Otonomi bukan sekadar slogan, tetapi harus ditunjukkan di banyak bidang: Perekrutan, alokasi sumber daya, perencanaan pelatihan, dan pemilihan metode pengajaran.

Agar pendidikan menjadi substantif, sekolah mesti menjadi pusat yang kreatif dan proaktif, dan bukan hanya sekadar menunggu instruksi dari atas secara pasif.
Pada saat itu, setiap sekolah memiliki kondisi untuk mengembangkan kekuatannya sendiri, terhubung dengan kebutuhan praktis setempat, dan menciptakan lingkungan pendidikan yang lebih dinamis. Guru didorong untuk berkreasi, siswa dibiarkan mengembangkan kepribadian dan kemampuan mereka, alih-alih hanya mengikuti pola.

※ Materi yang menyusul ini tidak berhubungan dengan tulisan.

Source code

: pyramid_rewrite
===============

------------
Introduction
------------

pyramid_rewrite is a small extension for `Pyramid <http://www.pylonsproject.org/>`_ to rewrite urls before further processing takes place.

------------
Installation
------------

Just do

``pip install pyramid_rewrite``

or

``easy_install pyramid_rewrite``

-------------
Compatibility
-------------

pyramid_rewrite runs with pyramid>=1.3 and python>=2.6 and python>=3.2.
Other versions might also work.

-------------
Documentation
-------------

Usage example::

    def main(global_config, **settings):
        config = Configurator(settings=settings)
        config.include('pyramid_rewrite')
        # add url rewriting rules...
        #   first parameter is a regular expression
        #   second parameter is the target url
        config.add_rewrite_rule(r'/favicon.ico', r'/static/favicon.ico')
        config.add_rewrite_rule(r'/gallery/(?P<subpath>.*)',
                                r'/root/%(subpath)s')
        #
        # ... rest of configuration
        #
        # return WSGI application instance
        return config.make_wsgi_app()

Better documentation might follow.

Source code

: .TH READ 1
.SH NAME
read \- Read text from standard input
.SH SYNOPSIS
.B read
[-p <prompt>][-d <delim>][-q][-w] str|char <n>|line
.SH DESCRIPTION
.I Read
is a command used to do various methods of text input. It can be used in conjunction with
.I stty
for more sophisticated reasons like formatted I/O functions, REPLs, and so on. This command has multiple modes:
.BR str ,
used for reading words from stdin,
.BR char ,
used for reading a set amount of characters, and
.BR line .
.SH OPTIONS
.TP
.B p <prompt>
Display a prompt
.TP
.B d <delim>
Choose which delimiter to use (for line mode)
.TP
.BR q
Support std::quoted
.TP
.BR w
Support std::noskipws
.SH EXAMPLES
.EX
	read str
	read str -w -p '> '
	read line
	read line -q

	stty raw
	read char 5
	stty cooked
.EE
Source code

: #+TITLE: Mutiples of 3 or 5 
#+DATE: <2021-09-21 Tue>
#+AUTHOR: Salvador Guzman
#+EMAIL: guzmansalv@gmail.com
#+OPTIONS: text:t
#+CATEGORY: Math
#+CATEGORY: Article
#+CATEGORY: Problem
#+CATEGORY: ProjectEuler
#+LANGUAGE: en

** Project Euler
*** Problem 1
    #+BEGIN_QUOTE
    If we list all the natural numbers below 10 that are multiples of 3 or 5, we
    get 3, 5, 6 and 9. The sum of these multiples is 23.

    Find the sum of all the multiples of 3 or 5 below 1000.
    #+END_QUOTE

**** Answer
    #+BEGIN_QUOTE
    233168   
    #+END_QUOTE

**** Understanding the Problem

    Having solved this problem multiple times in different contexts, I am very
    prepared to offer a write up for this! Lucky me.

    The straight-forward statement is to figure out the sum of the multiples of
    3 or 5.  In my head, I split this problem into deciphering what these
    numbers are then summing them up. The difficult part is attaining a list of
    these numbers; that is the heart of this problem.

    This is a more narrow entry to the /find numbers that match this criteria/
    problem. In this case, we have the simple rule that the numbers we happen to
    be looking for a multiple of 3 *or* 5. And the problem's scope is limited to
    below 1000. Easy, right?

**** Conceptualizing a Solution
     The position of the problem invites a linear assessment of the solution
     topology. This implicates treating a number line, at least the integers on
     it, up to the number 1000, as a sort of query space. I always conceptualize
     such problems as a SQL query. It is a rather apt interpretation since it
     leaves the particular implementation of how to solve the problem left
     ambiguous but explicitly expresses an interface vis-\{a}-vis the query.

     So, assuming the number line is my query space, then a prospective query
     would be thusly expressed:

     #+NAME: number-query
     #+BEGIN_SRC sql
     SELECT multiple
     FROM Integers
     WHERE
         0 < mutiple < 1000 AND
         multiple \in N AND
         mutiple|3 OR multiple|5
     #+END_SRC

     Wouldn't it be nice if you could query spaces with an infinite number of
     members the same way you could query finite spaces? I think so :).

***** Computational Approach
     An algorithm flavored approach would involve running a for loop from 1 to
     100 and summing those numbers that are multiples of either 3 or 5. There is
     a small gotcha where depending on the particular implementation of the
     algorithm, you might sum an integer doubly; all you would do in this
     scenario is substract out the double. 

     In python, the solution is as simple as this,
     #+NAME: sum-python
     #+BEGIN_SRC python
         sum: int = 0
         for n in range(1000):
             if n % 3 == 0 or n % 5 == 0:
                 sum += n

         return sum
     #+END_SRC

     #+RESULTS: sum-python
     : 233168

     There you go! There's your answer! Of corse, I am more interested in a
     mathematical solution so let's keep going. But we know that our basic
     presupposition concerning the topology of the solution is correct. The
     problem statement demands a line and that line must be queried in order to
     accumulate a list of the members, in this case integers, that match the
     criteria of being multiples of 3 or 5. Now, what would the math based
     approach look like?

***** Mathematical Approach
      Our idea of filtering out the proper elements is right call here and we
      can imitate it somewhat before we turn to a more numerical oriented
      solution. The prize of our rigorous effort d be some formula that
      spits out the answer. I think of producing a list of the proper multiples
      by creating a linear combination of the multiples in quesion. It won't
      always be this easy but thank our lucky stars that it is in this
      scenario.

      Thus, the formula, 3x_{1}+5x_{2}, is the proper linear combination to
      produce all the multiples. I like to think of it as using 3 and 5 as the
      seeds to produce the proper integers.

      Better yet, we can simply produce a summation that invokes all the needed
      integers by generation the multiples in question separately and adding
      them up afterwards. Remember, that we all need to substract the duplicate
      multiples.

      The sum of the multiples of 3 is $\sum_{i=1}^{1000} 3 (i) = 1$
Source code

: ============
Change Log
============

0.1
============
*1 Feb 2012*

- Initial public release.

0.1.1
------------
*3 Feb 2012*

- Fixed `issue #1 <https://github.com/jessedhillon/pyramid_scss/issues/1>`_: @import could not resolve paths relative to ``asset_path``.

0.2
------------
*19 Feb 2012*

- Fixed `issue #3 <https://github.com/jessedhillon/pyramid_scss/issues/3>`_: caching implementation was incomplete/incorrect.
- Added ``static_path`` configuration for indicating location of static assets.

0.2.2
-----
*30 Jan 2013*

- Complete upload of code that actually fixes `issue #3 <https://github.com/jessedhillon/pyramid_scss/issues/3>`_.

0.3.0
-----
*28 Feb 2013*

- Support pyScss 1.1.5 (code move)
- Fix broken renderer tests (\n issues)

Namun, otonomi tanpa pengawasan dapat menyebabkan kelonggaran disiplin dan bahkan penyalahgunaan wewenang. Untuk menghindari risiko ini, perlu dibangun sistem inspeksi dan evaluasi yang independen, audit keuangan yang transparan, dan publikasi hasil pengawasan sosial.
Sekolah tidak hanya "diberdayakan" tetapi juga harus "mempertanggungjawabkan" secara jelas, mulai dari kualitas pelatihan, efisiensi administrasi, hingga penggunaan anggaran. Ketika wewenang berjalan beriringan dengan tanggung jawab, otonomi tidak akan menjadi sebuah privilese, melainkan kekuatan pendorong inovasi.
Sekolah akan memiliki lebih banyak ruang untuk berkreasi, tetapi tetap dalam kerangka disiplin, memenuhi kepercayaan orang tua dan masyarakat. Otonomi dengan tanggung jawab adalah cara untuk menyelaraskan dua persyaratan yang tampaknya bertentangan: Disiplin dan kreativitas.
Itu juga merupakan cara untuk membangun pendidikan substansial yang fleksibel dan berkelanjutan, yang memenuhi meningkatnya tuntutan inovasi negara.